Barato. ¿Cuánto me dais por él?
Se sirvió más
whisky y abrió una cerveza.
—Lo vendo todo
—añadió.
La chica
alargó el vaso y el hombre le sirvió whisky.
—Gracias —dijo
la chica— Muy amable.
—Se te sube a
la cabeza —advirtió el chico-. Se me está subiendo a la cabeza. —Alzó el vaso y
lo agitó.
El hombre
acabó su whisky y se sirvió otro. Luego encontró la caja de los discos.
—Elige algo
—animó a la chica, y le tendió los discos.
El chico
extendía el cheque.
—Ahí tiene
-contestó la chica eligiendo uno, uno cualquiera, porque no conocía los nombres
de las tapas. Se levantó de la mesa y se volvió a sentar. No quería estar
sentada y quieta todo el tiempo.
—Estoy
poniendo el importe —anunció el chico.
—Claro —dijo
el hombre.
Bebieron.
Escucharon el disco. Luego el hombre puso otro.
¿Por qué no
bailáis?, decidió decir; y lo hizo:
—Eh, chicos,
¿por qué no bailáis?
—No, no —dijo
el chico.
—Venga
—insistió el hombre—. Es mi jardín. Podéis bailar si os
apetece.
Abrazados, con
los cuerpos muy juntos, el chico y la chica se deslizaban de un lado a otro por
el firme de la entrada. Bailaban. Cuando se acabó el disco, bailaron con el
siguiente, y cuando se acabó éste el chico declaró:
—Estoy
borracho. Y la chica negó:
—No estás
borracho.
—Sí, estoy
borracho.
El hombre dio
la vuelta al disco, y el chico repitió:
—Lo estoy.
—Baila conmigo
—le pidió la chica al chico, y luego al hombre; y cuando el hombre se levantó,
avanzó hacía él con los brazos abiertos.
—Esa gente de
allí.
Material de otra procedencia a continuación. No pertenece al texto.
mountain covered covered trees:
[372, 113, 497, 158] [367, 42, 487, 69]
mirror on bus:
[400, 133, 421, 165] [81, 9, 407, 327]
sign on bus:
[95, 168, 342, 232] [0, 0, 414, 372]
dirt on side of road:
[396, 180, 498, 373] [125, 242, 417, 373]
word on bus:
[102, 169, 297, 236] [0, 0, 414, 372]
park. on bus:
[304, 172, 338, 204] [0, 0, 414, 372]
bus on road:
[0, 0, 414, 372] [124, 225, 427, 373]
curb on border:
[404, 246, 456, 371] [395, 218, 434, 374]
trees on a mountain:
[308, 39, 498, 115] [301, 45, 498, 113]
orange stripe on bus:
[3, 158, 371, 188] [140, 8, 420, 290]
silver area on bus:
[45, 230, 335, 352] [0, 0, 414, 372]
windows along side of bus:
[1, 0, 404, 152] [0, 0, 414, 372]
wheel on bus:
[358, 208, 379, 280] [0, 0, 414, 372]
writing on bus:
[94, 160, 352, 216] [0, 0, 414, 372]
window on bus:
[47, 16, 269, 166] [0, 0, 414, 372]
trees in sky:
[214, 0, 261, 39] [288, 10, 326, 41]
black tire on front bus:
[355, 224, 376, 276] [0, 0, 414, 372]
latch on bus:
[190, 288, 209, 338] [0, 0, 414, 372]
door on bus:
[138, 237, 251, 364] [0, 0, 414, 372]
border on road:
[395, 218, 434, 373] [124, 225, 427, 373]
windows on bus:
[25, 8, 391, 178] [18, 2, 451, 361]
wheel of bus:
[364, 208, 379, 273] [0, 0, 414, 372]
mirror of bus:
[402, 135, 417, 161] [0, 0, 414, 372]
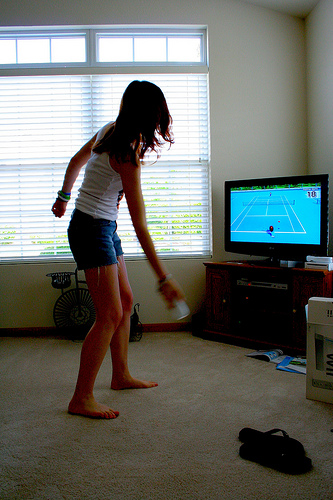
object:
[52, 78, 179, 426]
girl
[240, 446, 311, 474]
flip flops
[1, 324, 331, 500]
floor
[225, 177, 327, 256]
television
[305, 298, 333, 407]
box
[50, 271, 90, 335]
decoration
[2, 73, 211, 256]
blinds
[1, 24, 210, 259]
windows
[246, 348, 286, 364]
book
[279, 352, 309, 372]
papers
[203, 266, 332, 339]
console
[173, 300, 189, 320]
handle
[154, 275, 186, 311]
hand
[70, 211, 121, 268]
short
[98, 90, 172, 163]
hair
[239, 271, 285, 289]
dvd player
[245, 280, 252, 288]
light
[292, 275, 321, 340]
door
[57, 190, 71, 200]
bracelets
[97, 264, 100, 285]
fringe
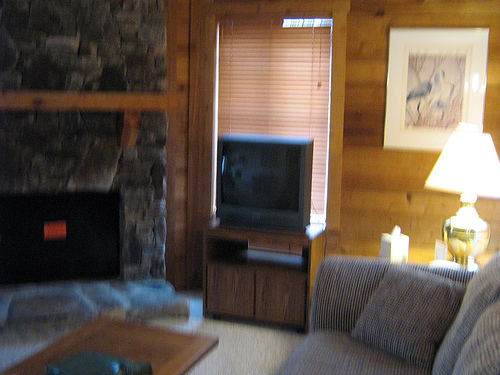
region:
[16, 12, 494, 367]
The picture is blurry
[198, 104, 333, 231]
TV on a stand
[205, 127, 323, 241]
The tv is analog.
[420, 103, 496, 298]
The lamp is turned on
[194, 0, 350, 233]
There's daylight outside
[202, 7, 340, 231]
The blinds are drawn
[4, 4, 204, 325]
Stone fireplace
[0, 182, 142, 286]
A fire is not burning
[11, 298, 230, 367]
Wooden coffee table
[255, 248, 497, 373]
Nobody on the couch on the right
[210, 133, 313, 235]
television sitting on small stand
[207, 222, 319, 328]
television stand made of wood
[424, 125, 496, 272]
table lamp with gold base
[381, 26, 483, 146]
picture hanging on wall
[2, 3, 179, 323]
stone fireplace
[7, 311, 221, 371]
coffee table in front of sofa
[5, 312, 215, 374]
coffee table made of wood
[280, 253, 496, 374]
grey sofa in living room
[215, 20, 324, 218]
blinds covering window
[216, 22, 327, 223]
window blinds are closed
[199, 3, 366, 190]
BROWN WOODEN BLINDS ON THE WINDOW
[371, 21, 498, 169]
Picture frame on the wall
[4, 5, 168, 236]
Stone mantel over fireplace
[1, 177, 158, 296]
Fireplace opposite to sofa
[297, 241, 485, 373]
Upholstered sofa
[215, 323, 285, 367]
Beige carpet in the room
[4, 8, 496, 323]
Living room in the house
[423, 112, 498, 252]
Table lamp with beige shade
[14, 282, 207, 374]
Coffee table in the middle of the room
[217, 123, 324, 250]
Television in the room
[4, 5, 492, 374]
slightly blurry image of a living room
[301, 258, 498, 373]
a grey striped couch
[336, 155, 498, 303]
side table between couch and wall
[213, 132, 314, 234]
a large television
Están mirándonos -observó la chica.
—No pasa nada
—dijo el hombre—. Es mi casa.
—Que miren
—dijo la chica.
—Eso es —la
apoyó el hombre—. Creían haberlo visto todo en esta casa. Pero no habían visto
esto, ¿eh?
Sintió el
aliento de la chica en el cuello.
—Espero que te
guste la cama.
La chica cerró
los ojos; luego los abrió. Pegó la cara contra el hombro del hombre. Y atrajo
su cuerno hacia sí.
—Debes de
estar desesperado o algo parecido —le dijo.
Semanas
después, la chica explicó:
—El tipo era
de edad mediana. Todas sus cosas estaban por allí, en el jardín. No miento.
Estábamos trompas y nos pusimos a bailar. En la entrada de los coches. Oh,
Dios. No os riáis. Nos puso discos. Mirad este tocadiscos. El viejo nos lo
regaló. Y todos esos discos de mierda. ¿Habéis visto esta mierda?
Siguió hablando. Se lo contó a todo el mundo.
Tenía muchos más detalles que contar, e intentaba que se hablara de ello largo
y tendido. Al cabo de un rato dejó de intentarlo.